Da qui la scelta di coinvolgere giovani attori non professionisti?

Certo, direi addirittura non attori. Sono ragazzi autentici. Quando ho proposto il progetto ho ricevuto, con non poco stupore, un grande riscontro da parte del Centro Asteria. Queste straordinarie suore del Centro hanno accettato con entusiasmo e ci hanno subito supportato. Abbiamo chiesto se conoscessero ragazzi di religione Cristiana e Musulmana che potessero partecipare al progetto e così abbiamo incontrato i nostri straordinari attori: ragazzi che nel loro percorso di vita hanno incontrato il Centro Asteria, ragazzi veri, senza filtri. Siamo partiti lavorando sul testo di Shakespeare e da lì è nato il film. Spesso si chiede ai registi “cosa volevi dire con il film?” Io penso che per Who’s Romeo la domanda sia quanto mai sbagliata, perché è il film che parla, che racconta se stesso al pubblico.

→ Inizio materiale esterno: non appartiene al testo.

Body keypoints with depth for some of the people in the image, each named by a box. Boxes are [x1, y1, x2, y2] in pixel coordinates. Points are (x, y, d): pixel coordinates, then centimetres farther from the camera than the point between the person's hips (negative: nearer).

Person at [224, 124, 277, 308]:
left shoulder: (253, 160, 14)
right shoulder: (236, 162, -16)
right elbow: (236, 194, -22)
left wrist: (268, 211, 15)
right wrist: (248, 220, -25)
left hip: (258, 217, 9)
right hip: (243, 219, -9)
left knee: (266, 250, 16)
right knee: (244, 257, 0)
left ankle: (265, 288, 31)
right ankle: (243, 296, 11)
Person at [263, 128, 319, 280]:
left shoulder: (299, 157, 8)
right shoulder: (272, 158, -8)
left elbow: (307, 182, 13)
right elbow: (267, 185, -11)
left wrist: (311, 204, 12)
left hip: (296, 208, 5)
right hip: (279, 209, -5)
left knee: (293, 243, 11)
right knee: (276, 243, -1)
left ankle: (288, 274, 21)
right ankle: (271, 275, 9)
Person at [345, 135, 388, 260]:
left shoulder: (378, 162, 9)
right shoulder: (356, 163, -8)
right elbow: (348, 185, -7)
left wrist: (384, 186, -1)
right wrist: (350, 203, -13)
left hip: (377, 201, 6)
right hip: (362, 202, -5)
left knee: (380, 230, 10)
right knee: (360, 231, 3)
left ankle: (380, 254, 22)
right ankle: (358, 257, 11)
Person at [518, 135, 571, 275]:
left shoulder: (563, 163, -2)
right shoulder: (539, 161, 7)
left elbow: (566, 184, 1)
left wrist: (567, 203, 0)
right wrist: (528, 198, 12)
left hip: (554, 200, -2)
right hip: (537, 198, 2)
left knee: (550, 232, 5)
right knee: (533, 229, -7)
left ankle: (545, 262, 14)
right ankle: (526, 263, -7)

E quindi, per lasciare parlare al meglio il film, che consiglio dai agli spettatori? Cosa osservare maggiormente? Con che spirito approcciarci al film?

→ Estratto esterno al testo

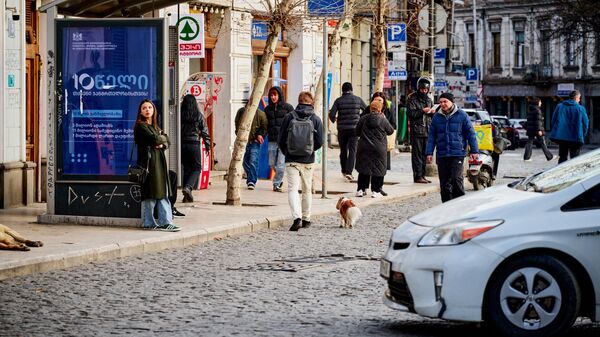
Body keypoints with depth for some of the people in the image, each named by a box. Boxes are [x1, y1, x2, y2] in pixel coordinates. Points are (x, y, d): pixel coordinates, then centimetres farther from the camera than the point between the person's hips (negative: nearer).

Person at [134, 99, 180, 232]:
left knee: (162, 192, 2)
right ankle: (148, 223, -1)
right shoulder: (141, 126, -4)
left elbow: (167, 141, 14)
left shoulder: (155, 127, 21)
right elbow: (154, 139, -16)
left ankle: (165, 222, 1)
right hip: (148, 161, -8)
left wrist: (162, 144, -8)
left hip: (159, 161, 8)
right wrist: (162, 138, 4)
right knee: (150, 193, -6)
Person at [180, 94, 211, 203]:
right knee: (196, 168, 7)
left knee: (186, 169, 11)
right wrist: (208, 146, 9)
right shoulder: (199, 116, -4)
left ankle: (187, 196, 11)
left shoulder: (180, 115, -3)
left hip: (182, 144, 2)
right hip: (194, 145, -2)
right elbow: (204, 132, 0)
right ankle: (188, 187, -17)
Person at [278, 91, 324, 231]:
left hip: (291, 160, -1)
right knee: (307, 190, 15)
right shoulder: (316, 120, -3)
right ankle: (306, 219, 23)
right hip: (308, 161, 1)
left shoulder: (289, 117, -4)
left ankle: (297, 217, -22)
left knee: (293, 189, -3)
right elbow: (319, 142, -5)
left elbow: (281, 140, -3)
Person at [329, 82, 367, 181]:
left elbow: (332, 114, -9)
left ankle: (344, 171, 24)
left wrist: (333, 120, 13)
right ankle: (349, 172, -15)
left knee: (343, 150, 14)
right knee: (352, 150, -2)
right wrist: (360, 118, 27)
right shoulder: (358, 99, 2)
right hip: (354, 129, -1)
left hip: (342, 129, 1)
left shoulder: (339, 100, -2)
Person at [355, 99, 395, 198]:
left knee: (363, 168, 11)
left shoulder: (363, 118, -3)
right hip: (379, 149, -2)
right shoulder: (383, 120, -8)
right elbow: (391, 131, 6)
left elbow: (357, 132, 5)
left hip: (364, 148, 2)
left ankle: (360, 189, 12)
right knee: (378, 169, 6)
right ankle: (375, 191, 4)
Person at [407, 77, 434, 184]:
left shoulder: (429, 100, 18)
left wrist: (432, 112, 1)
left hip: (427, 131, 7)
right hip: (416, 130, -6)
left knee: (425, 154, 9)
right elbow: (410, 113, -13)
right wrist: (422, 111, -21)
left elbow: (432, 116, 24)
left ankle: (422, 175, 15)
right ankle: (417, 176, -7)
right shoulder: (412, 99, -2)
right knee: (417, 154, -7)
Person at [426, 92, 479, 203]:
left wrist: (474, 151, 1)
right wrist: (429, 152, 5)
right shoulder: (436, 117, 10)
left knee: (456, 179, -15)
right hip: (441, 155, 4)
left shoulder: (462, 115, 2)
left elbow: (470, 134, 4)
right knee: (444, 183, 5)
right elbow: (431, 136, 12)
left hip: (457, 154, -4)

Direi di lasciarsi andare. Di entrare in sala senza preconcetti e abbandonarsi a questo film, il resto verrà da sé! La produzione del nostro film è stato un work in progress che ha regalato non poche sorprese. Ci sono alcune inquadrature sbagliate di cui però andiamo molto orgogliosi, perché sono sincere e perché rappresentano il film che si crea sotto i nostri occhi. Spesso, riguardando il girato, ci si accorge che qualcosa che non credevamo essere importante assume una parte fondamentale nell’immagine e viceversa. Il film è nato così: in ogni istante sul set.

L’audiovisivo è un linguaggio. Spesso si intende il cinema come un modo di parlare ai giovani. Who’s Romeo sembra più un mezzo per parlare con i giovani. Una piccola ma importante differenza.

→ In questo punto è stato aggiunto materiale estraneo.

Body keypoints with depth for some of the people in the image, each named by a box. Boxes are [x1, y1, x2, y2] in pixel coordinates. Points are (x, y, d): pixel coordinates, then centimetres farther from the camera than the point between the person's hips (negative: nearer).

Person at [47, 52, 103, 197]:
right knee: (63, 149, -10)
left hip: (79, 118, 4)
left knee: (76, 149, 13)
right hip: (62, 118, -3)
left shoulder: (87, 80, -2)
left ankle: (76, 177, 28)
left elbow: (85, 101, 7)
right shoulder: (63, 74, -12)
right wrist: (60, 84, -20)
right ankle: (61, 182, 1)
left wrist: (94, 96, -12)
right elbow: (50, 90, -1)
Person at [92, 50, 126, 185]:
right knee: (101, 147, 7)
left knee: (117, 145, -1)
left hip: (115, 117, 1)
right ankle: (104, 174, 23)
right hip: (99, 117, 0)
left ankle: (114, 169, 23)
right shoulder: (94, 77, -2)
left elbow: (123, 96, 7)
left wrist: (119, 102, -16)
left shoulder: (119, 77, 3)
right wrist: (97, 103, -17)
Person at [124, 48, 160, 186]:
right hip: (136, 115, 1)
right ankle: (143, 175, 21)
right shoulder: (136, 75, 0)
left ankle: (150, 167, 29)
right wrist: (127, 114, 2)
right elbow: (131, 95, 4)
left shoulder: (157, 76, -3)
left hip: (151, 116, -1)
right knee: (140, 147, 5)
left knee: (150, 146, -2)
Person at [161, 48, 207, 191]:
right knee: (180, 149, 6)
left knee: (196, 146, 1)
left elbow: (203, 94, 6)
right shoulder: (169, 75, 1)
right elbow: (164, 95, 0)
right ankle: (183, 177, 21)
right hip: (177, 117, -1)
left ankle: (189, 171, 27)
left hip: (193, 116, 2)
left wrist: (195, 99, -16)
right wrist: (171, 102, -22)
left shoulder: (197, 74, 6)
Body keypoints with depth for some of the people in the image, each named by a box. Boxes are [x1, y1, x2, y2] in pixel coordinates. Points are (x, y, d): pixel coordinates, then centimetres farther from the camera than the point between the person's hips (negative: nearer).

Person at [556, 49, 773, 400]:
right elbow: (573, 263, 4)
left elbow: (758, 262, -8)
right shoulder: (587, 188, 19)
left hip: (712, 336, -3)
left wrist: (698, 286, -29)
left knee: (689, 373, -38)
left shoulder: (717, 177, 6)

Concordo! Diceva Fassbinder che non si può fare un film sull’amore, ma si può fare un film con amore. Così anche il nostro film. È come mettere le mani nel miele, tu lo sai che quando le tirerai fuori il miele non andrà via, si diventa in un certo senso un tutt’uno. Sono le regole del gioco.

Il messaggio del film e di grande unione. Nelle note di regia troviamo scritto: “Musulmani e Cristiani possono raccontare una storia d’amore insieme. Credenti e non credenti possono farlo (…)”. Sinceramente però, vedendo la realtà di oggi, sempre più incattivita, risulta difficile crederlo possibile. Who’s Romeo dimostra che qualcosa si può fare. Ma come?

Si può fare eccome! Capisco che la realtà sia sconcertante e faccia paura, ma bisogna capire che la realtà non è la verità. Non bisogna cadere nello sconforto, ma iniziare a parlare un linguaggio comune e in questo l’arte può aiutare! Poi credo che ci sia anche un prezzo da pagare, non è certo facile. Noi abbiamo faticato a realizzare il nostro progetto, abbiamo fatto sacrifici di tempo e di denaro, abbiamo lavorato gratuitamente (è un progetto rischioso, difficile da produrre). Abbiamo affrontato la realtà con fatica e senza sponsor… ma senza lamentele e sempre con il sorriso. Alla fine di tutto, abbiamo visto che ogni sacrificio ne valeva veramente la pena!